Ctrl-D Scroll the next window of text onto the screen.
.= Display the current line number.

Window Sizing

The ex editor displays a window of text if requested. The z command is used to manipulate this window.

line z type count Changes current line to line and displays a window consisting of count lines. The type specifies where the current line is displayed in the window. If no type is specified, then the line is placed at the top of the window. If type is a . then the line is placed in the middle and if it is a - the line is placed at the bottom of the window.
Examples:
:z Redraw, place the current line at the top of the window.
:z . Redraw, place the current line at the middle of the window.
:z - Redraw, place the current line at the bottom of the window.
:/pat/z. Redraw, place the line with pat at the middle of the window.
:z n Redraw, use n line window.

Inserting Text

The ex editor inserts text one line at a time. You can enter insert mode and enter text until you type a . and press Return at the beginning of a line. If you have the wrapmargin option set, you do not have to press Return at the end of each physical line when entering text.

line i Insert text at line line. The insert command places text before the line of text currently at address a.
Example:
:5i
This is a new line of text.
.
Your new line of text becomes line 5 and the existing line 5 becomes line 6.
line a Append text at line line. The append command places the text after the line of text currently at address line.
Example:
:5a
This is a new line of text.
.
Your new line of text becomes line 6 and the existing line 6 becomes line 7.

Changing Text

The following command is used to change existing lines of text.

range c count Enters insert mode and replaces the lines specified by range or count with the new text you typed. If you do not type any new text, the old text is deleted.
Example:
:7,9 c
These are new lines of text.
Inserted as line 7 thru 10.
Because we added an extra line.
This replaces lines 7,9 with the three new lines of text.

Copying Text

The following command is used to copy existing lines of text to a new location or duplicate them.

range co line Copies the lines specified by range to the line after line. A line of 0 (zero) copies text to the beginning of the buffer.
Example:
:5,21 co 73
Copies lines 5 through 21 and inserts them after line 73.

Deleting Text

The following command is used to delete lines of text.

range d reg count
Delete the lines specified by range or count to the named register reg. The originals lines are deleted. Valid register names are a through z. If no register name is provided, the text is placed in the undo register. To retrieve text from registers use the put command. If you use capital letters for register names, the text is appended to the register.
Example:
:11,19 d a
deletes lines 11 through 19 to register a.
:32 d 8
deletes lines 32 through 40 (deletes the 8 lines following line 32).

Marking Positions

The mark command allows you to create specific addresses. Thus you can create blocks of text based on these addresses. The one drawback to marks is that they are invisible. You mark a position in the buffer but you cannot see the mark.

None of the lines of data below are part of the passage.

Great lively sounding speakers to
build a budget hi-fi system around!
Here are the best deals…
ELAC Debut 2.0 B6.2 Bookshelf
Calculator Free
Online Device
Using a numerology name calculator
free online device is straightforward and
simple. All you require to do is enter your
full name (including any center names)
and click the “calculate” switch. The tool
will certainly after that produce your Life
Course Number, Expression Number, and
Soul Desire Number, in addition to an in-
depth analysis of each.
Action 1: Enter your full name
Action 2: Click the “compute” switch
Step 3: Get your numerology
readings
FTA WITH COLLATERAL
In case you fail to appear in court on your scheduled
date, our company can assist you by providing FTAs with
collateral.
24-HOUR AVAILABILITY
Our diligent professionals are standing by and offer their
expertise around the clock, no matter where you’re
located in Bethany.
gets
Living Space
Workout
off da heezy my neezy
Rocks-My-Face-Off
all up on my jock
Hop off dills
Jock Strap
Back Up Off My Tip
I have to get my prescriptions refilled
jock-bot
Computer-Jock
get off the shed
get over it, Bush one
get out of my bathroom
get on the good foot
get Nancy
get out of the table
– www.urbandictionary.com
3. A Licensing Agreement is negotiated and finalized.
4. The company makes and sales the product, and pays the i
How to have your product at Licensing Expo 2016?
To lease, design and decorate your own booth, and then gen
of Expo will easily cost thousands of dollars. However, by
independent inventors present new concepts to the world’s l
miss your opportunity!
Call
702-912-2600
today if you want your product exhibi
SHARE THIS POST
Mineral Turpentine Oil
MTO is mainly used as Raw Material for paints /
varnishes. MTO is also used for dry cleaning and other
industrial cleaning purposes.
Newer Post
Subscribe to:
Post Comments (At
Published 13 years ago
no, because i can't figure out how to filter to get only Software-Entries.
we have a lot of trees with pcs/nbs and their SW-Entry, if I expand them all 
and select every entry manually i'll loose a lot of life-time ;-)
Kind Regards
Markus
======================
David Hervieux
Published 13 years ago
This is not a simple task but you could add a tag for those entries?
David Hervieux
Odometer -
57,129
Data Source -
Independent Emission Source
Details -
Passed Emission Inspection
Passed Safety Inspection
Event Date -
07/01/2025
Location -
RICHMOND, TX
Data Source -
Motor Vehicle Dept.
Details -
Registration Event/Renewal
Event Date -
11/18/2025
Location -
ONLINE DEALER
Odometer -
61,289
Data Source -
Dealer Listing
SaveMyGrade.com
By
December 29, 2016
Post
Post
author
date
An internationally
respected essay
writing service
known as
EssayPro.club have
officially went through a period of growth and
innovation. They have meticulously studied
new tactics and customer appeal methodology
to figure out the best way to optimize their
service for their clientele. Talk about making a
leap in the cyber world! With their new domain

line ma x Mark line number line as address or position x.
Example:
:ma a
marks the current line as position a.
'x Reference address or position a. Once you have a position marked you can use the position as an address for other commands.
Example:
:'a,'a+5 co 1
copies the lines from position a through position a+5 to line 1.

Moving Text

The following command is used to move existing lines of text to a new location.

range m line Moves the lines specified by range to the line after line. A line of 0 (zero) moves text to the beginning of the buffer.
Example:
:5,21 m 73
moves lines 5 through 21 to after line 73.